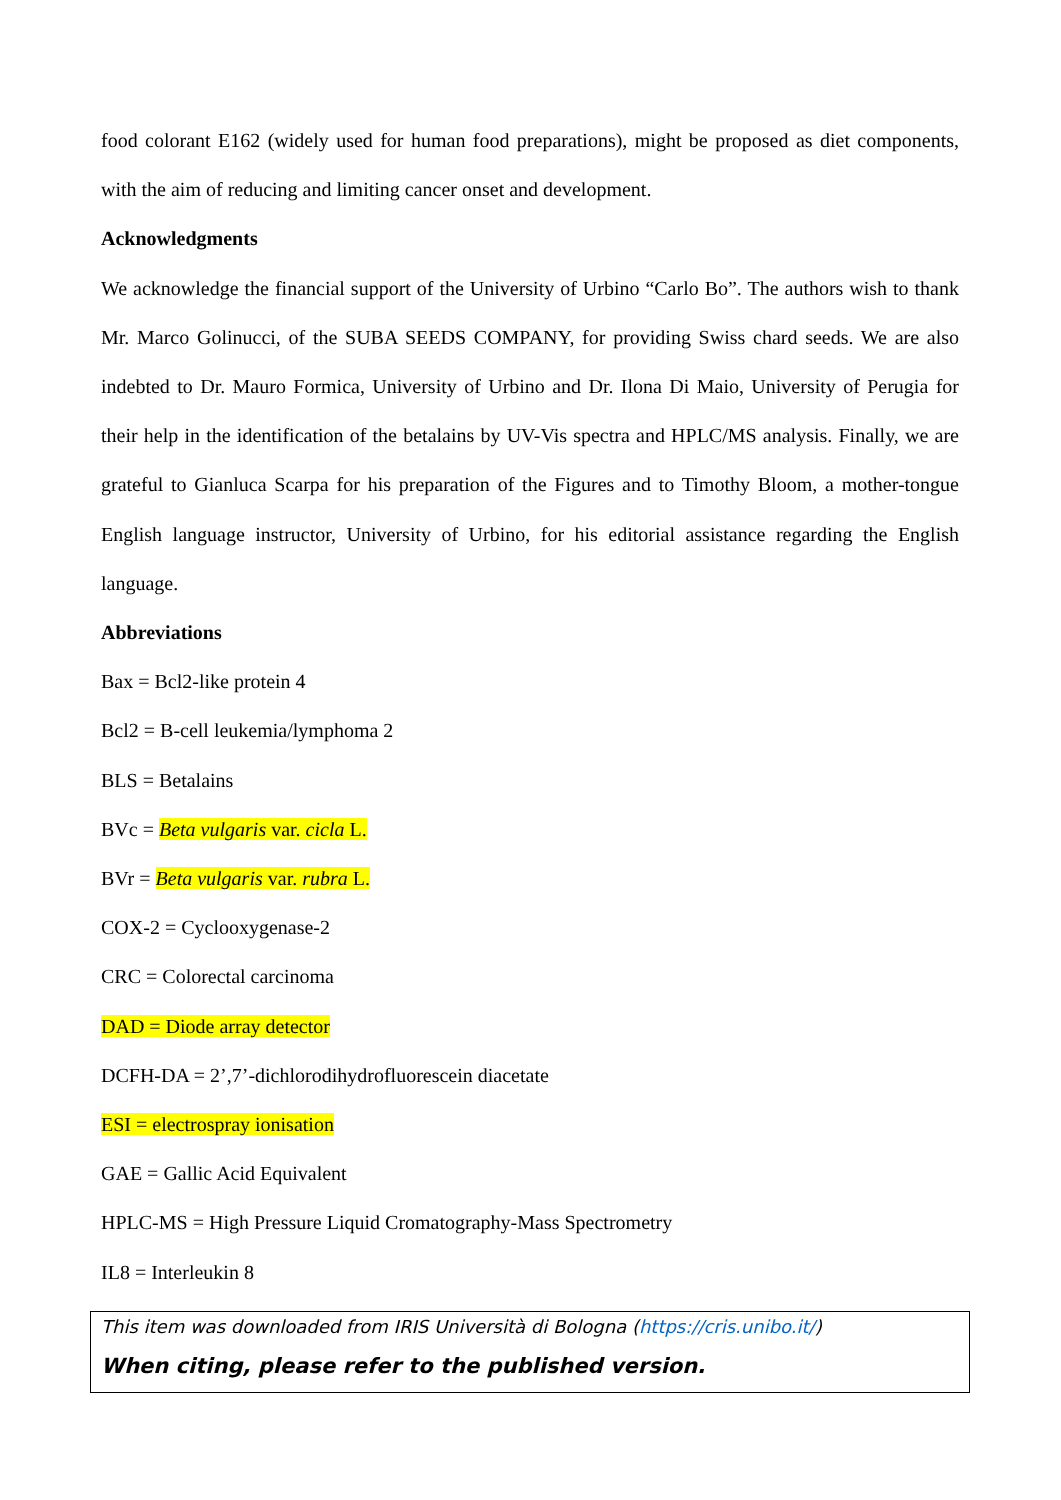food colorant E162 (widely used for human food preparations), might be proposed as diet components, with the aim of reducing and limiting cancer onset and development.
Acknowledgments
We acknowledge the financial support of the University of Urbino “Carlo Bo”. The authors wish to thank Mr. Marco Golinucci, of the SUBA SEEDS COMPANY, for providing Swiss chard seeds. We are also indebted to Dr. Mauro Formica, University of Urbino and Dr. Ilona Di Maio, University of Perugia for their help in the identification of the betalains by UV-Vis spectra and HPLC/MS analysis. Finally, we are grateful to Gianluca Scarpa for his preparation of the Figures and to Timothy Bloom, a mother-tongue English language instructor, University of Urbino, for his editorial assistance regarding the English language.
Abbreviations
Bax = Bcl2-like protein 4
Bcl2 = B-cell leukemia/lymphoma 2
BLS = Betalains
BVc = Beta vulgaris var. cicla L.
BVr = Beta vulgaris var. rubra L.
COX-2 = Cyclooxygenase-2
CRC = Colorectal carcinoma
DAD = Diode array detector
DCFH-DA = 2’,7’-dichlorodihydrofluorescein diacetate
ESI = electrospray ionisation
GAE = Gallic Acid Equivalent
HPLC-MS = High Pressure Liquid Cromatography-Mass Spectrometry
IL8 = Interleukin 8
This item was downloaded from IRIS Università di Bologna (https://cris.unibo.it/)
When citing, please refer to the published version.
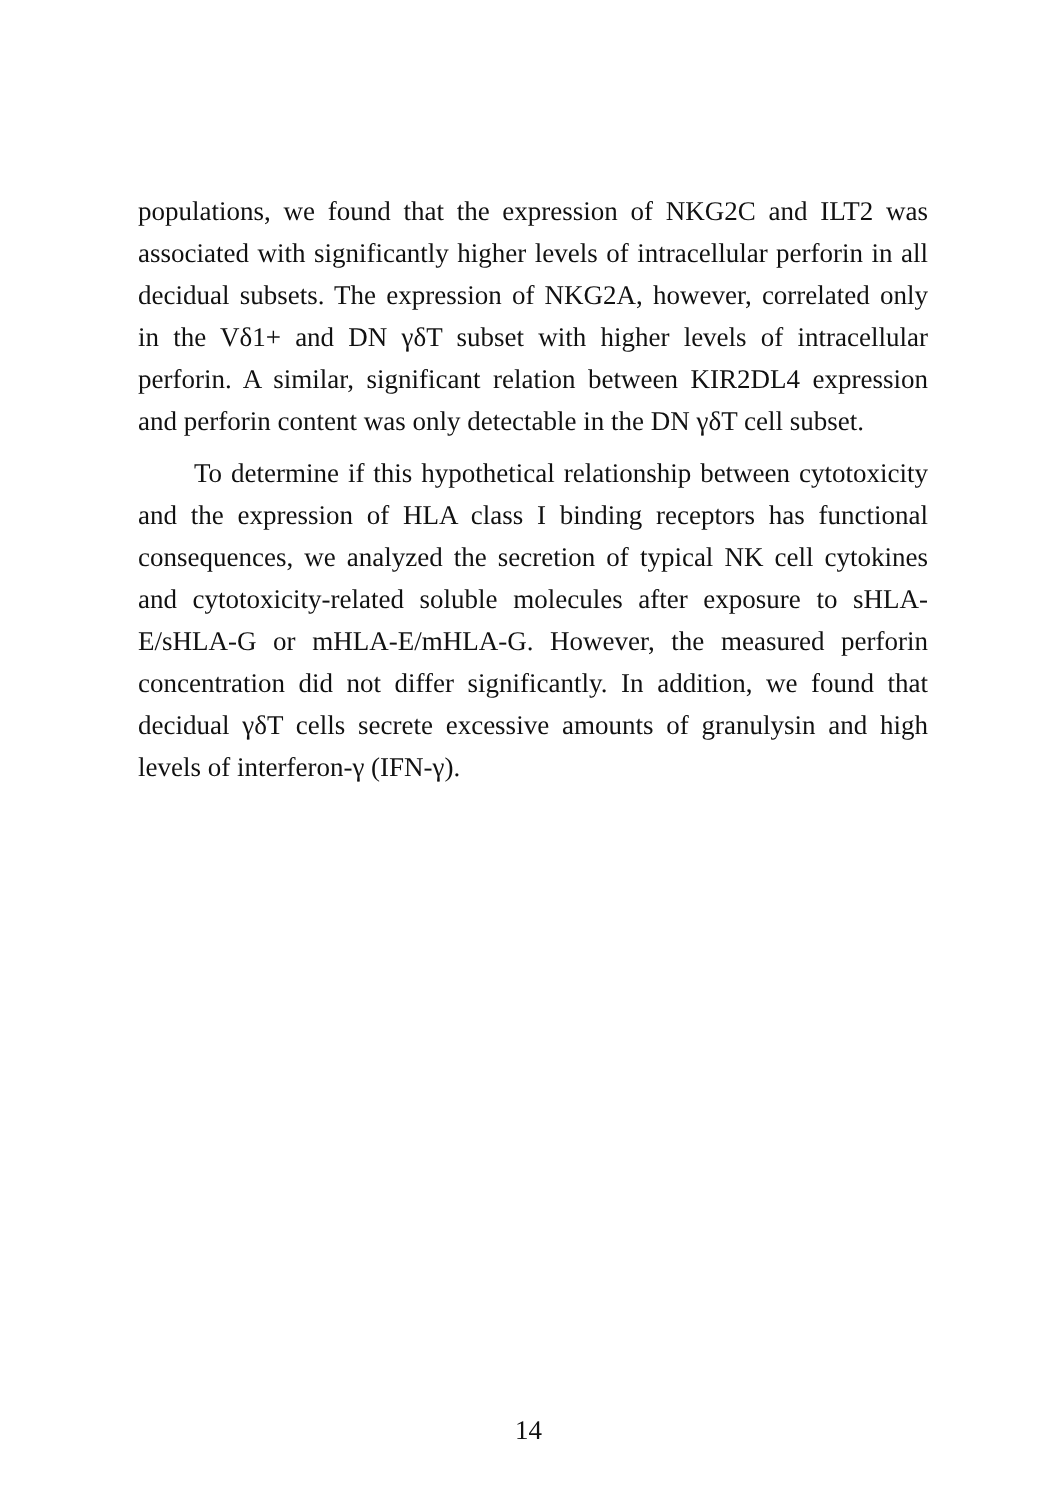populations, we found that the expression of NKG2C and ILT2 was associated with significantly higher levels of intracellular perforin in all decidual subsets. The expression of NKG2A, however, correlated only in the Vδ1+ and DN γδT subset with higher levels of intracellular perforin. A similar, significant relation between KIR2DL4 expression and perforin content was only detectable in the DN γδT cell subset.
To determine if this hypothetical relationship between cytotoxicity and the expression of HLA class I binding receptors has functional consequences, we analyzed the secretion of typical NK cell cytokines and cytotoxicity-related soluble molecules after exposure to sHLA-E/sHLA-G or mHLA-E/mHLA-G. However, the measured perforin concentration did not differ significantly. In addition, we found that decidual γδT cells secrete excessive amounts of granulysin and high levels of interferon-γ (IFN-γ).
14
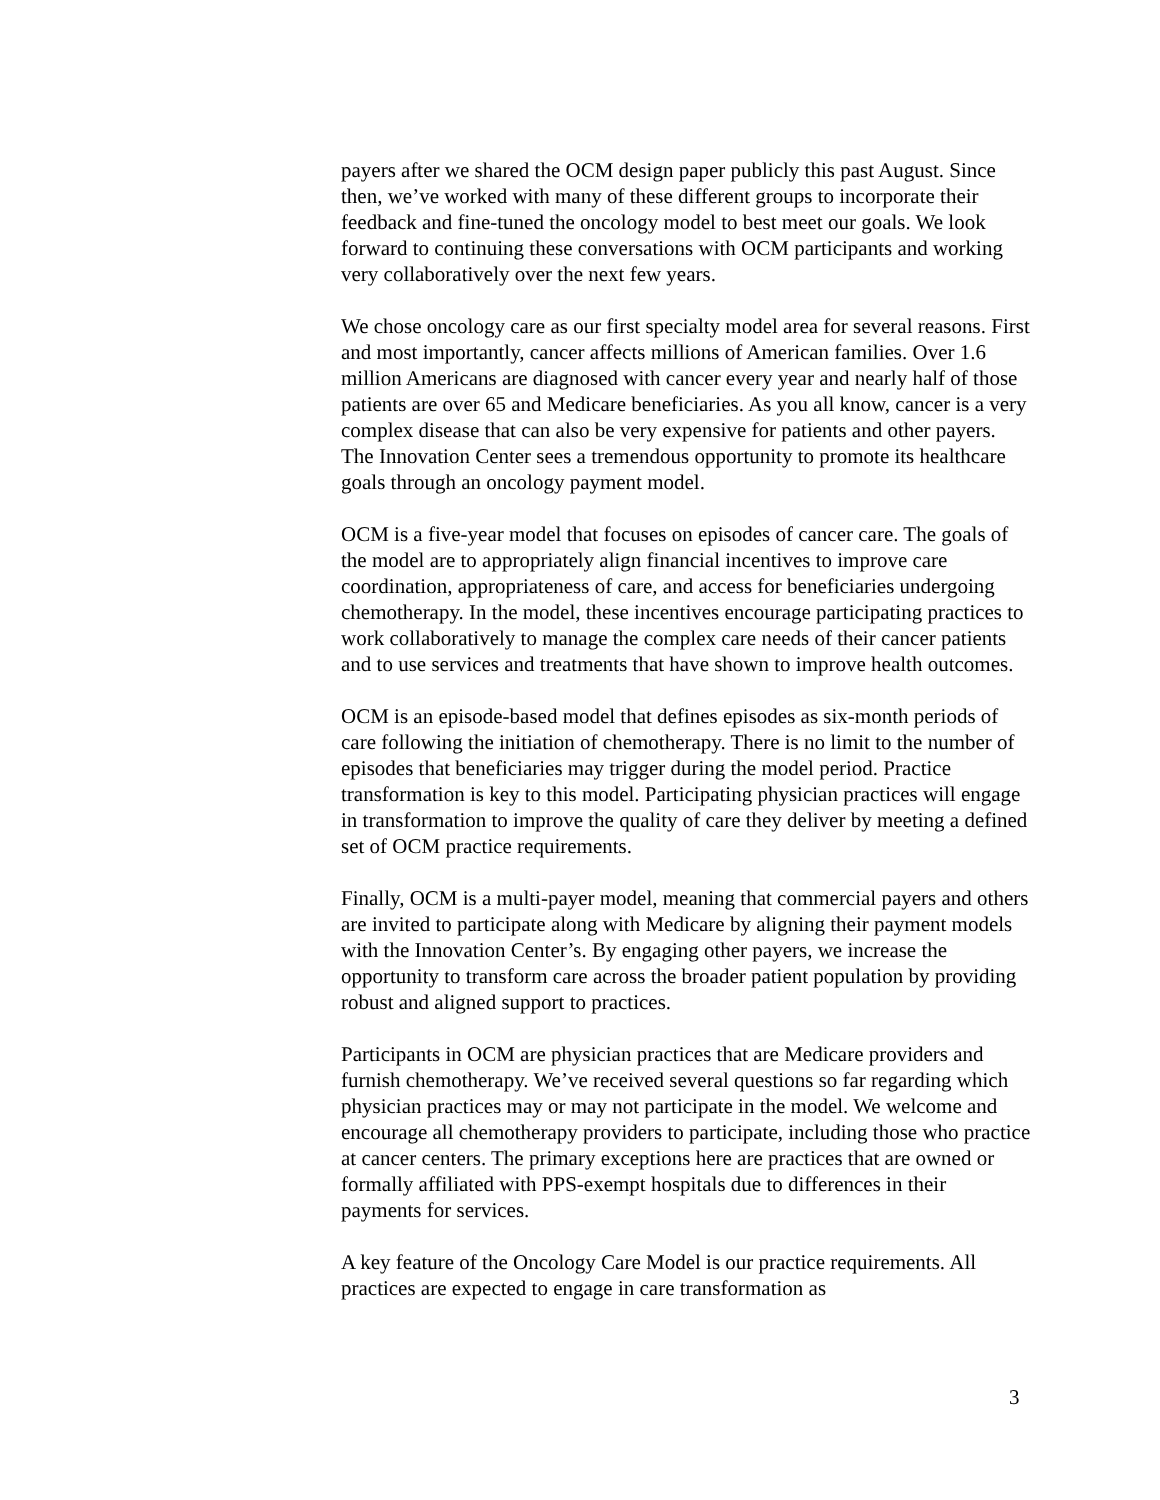payers after we shared the OCM design paper publicly this past August. Since then, we’ve worked with many of these different groups to incorporate their feedback and fine-tuned the oncology model to best meet our goals. We look forward to continuing these conversations with OCM participants and working very collaboratively over the next few years.
We chose oncology care as our first specialty model area for several reasons. First and most importantly, cancer affects millions of American families. Over 1.6 million Americans are diagnosed with cancer every year and nearly half of those patients are over 65 and Medicare beneficiaries. As you all know, cancer is a very complex disease that can also be very expensive for patients and other payers. The Innovation Center sees a tremendous opportunity to promote its healthcare goals through an oncology payment model.
OCM is a five-year model that focuses on episodes of cancer care. The goals of the model are to appropriately align financial incentives to improve care coordination, appropriateness of care, and access for beneficiaries undergoing chemotherapy. In the model, these incentives encourage participating practices to work collaboratively to manage the complex care needs of their cancer patients and to use services and treatments that have shown to improve health outcomes.
OCM is an episode-based model that defines episodes as six-month periods of care following the initiation of chemotherapy. There is no limit to the number of episodes that beneficiaries may trigger during the model period. Practice transformation is key to this model. Participating physician practices will engage in transformation to improve the quality of care they deliver by meeting a defined set of OCM practice requirements.
Finally, OCM is a multi-payer model, meaning that commercial payers and others are invited to participate along with Medicare by aligning their payment models with the Innovation Center’s. By engaging other payers, we increase the opportunity to transform care across the broader patient population by providing robust and aligned support to practices.
Participants in OCM are physician practices that are Medicare providers and furnish chemotherapy. We’ve received several questions so far regarding which physician practices may or may not participate in the model. We welcome and encourage all chemotherapy providers to participate, including those who practice at cancer centers. The primary exceptions here are practices that are owned or formally affiliated with PPS-exempt hospitals due to differences in their payments for services.
A key feature of the Oncology Care Model is our practice requirements. All practices are expected to engage in care transformation as
3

++++++

**TASK INSTRUCTIONS**:
Only the lines from the one holding "OCM is a five-year" to the end of the listing are to be written out, word for word.

**OUTPUT BELOW**:
OCM is a five-year model that focuses on episodes of cancer care. The goals of the model are to appropriately align financial incentives to improve care coordination, appropriateness of care, and access for beneficiaries undergoing chemotherapy. In the model, these incentives encourage participating practices to work collaboratively to manage the complex care needs of their cancer patients and to use services and treatments that have shown to improve health outcomes.
OCM is an episode-based model that defines episodes as six-month periods of care following the initiation of chemotherapy. There is no limit to the number of episodes that beneficiaries may trigger during the model period. Practice transformation is key to this model. Participating physician practices will engage in transformation to improve the quality of care they deliver by meeting a defined set of OCM practice requirements.
Finally, OCM is a multi-payer model, meaning that commercial payers and others are invited to participate along with Medicare by aligning their payment models with the Innovation Center’s. By engaging other payers, we increase the opportunity to transform care across the broader patient population by providing robust and aligned support to practices.
Participants in OCM are physician practices that are Medicare providers and furnish chemotherapy. We’ve received several questions so far regarding which physician practices may or may not participate in the model. We welcome and encourage all chemotherapy providers to participate, including those who practice at cancer centers. The primary exceptions here are practices that are owned or formally affiliated with PPS-exempt hospitals due to differences in their payments for services.
A key feature of the Oncology Care Model is our practice requirements. All practices are expected to engage in care transformation as
3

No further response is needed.